Notes on the Global Response: Coronavirus versus Climate Change

Like many in the climate change movement, I have been struck by the speed, urgency and depth of the global response to the coronavirus pandemic, and wondered why we haven’t been able to translate the climate crisis into the same type of global action. I’m still in the slightly baffled stage, although I am fairly sure that outrage will follow at some point.

Even though it feels like we will all soon be consumed with the mounting illness and death figures here in Ireland, I can’t help but start to look at how we can learn and leverage this catastrophe for use in the climate change movement. Here, in the midst of this crisis, the entire world is moved to action. Is it inconvenient? Yes. Is it challenging to socially isolate and distance ourselves? Yes. However, we are doing this for the greater good of humanity. We feel the threat in our bones, and are moved to drastic action.

I read a really interesting article in Forbes today[i] about how this virus could actually LOWER the global death rate because so many more people die of pollution related illness, and we have stopped air pollution in its tracks in many places. Another article, on the Jesuit Centre website[ii] argues that we are fighting two global emergencies (both coronavirus and climate change), but that one is acute, hence the immediate action, whereas the other (climate change), is slow moving and chronic, which explains the disparity in reaction.

I would argue, however, that it is not about how fast or slow moving these events are, but more about the visceral reaction that they cause in each of us individually. Coronavirus is immediate, and entirely undiscerning. It threatens individuals across all socioeconomic strata, across borders and across generations. It is equally threatening to rich and poor, city dwellers and rural inhabitants. In addition, it is quickly bringing the global economy to its knees, and THIS is what is driving much of the attention as much as the death rate is.

The threat from climate change however, is still mostly limited to the global south, to those who are poor and disenfranchised, who have little voice or agency to affect change. While climate change currently devastates local economies when they are struck with a severe weather event, there are few large, wealthy economies where the financial bite is really taking hold. It is easy, from our ivory towers to see climate change as something that happens elsewhere, and to others less fortunate than us. We are grateful for our sea walls, our air conditioning, and can have empathy for those who are suffering. But in the end, we don’t yet see it as something that threatens us in the same visceral way that coronavirus does. We don’t see how it affects each of us as individuals.

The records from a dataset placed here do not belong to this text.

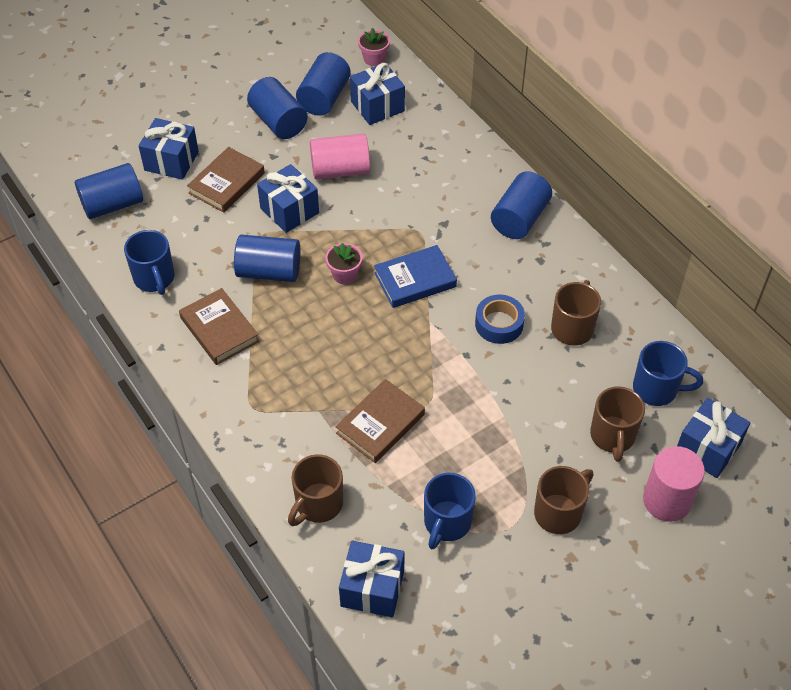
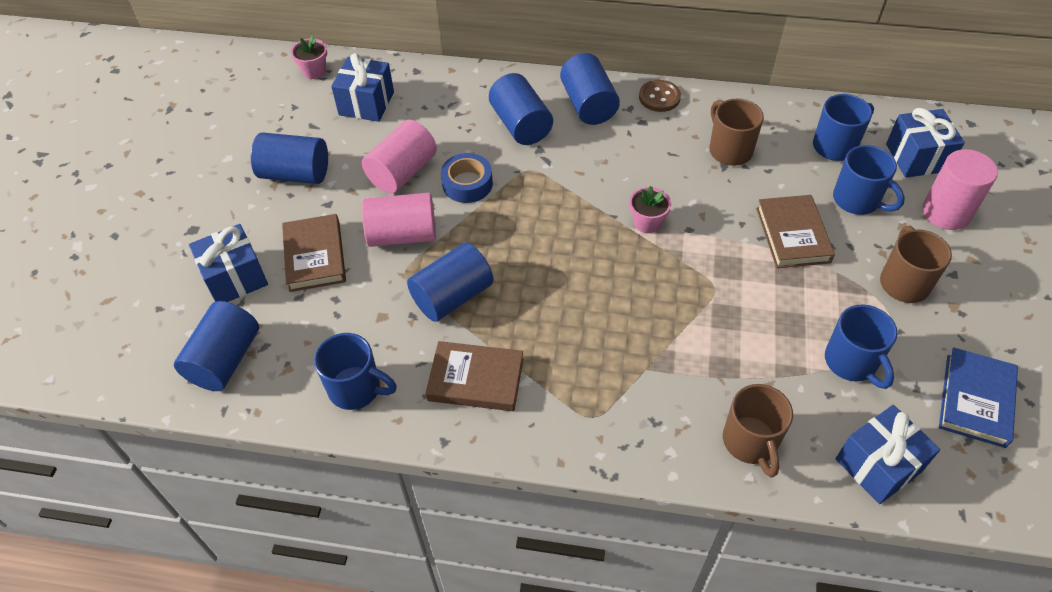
camera: 45 degrees left, 0 degrees up
blue gift [257,164,319,233] -> pink cylinder [362,193,436,247]
blue cylinder [296,52,351,116] -> blue cylinder moved to [489,73,553,145]
pink flower pot [326,243,362,284] -> pink flower pot moved to [629,186,671,233]
brown book [335,379,425,463] -> brown book moved to [756,195,835,268]
blue book [374,245,457,308] -> blue book moved to [939,347,1018,448]
blue tape [475,295,525,344] -> blue tape moved to [441,153,493,203]
brown mug [590,386,645,462] -> blue mug [833,145,905,215]
none -> brown button [639,80,681,112]

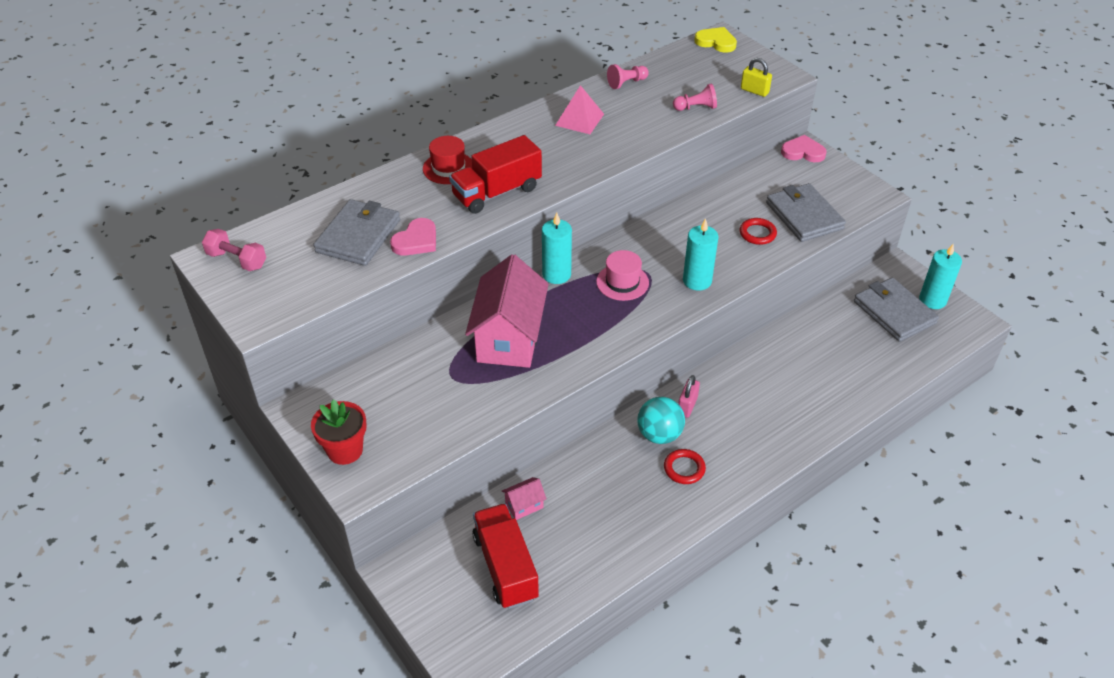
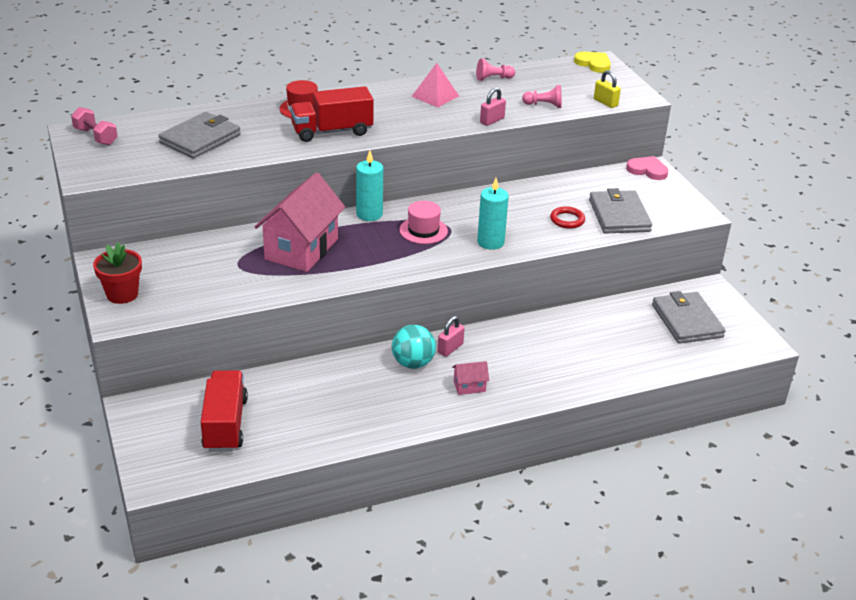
camera: 15 degrees right, 10 degrees down
pink heart [390,218,436,256] -> none
pink house [502,477,547,520] -> pink house moved to [452,361,489,395]
red ring [664,449,706,484] -> none
turquoise candle [919,244,962,309] -> none
none -> pink padlock [480,87,506,126]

The question, then, from a climate activist point of view is: How do we make it personal? How do we help individuals from across the globe and across economic bands to feel the threat that climate change really is? For it will kill far more of us and have a far greater economic impact then the current pandemic.

I have no simple answer to this question today. Instead, I have every intention of watching with great interest, focus and intent, as this pandemic spreads, changing lives, governments and economies. I want to understand what is making us give up so much so quickly, and where we can leverage the tragedy that we face today so that we can have a chance at truly changing our future tomorrow.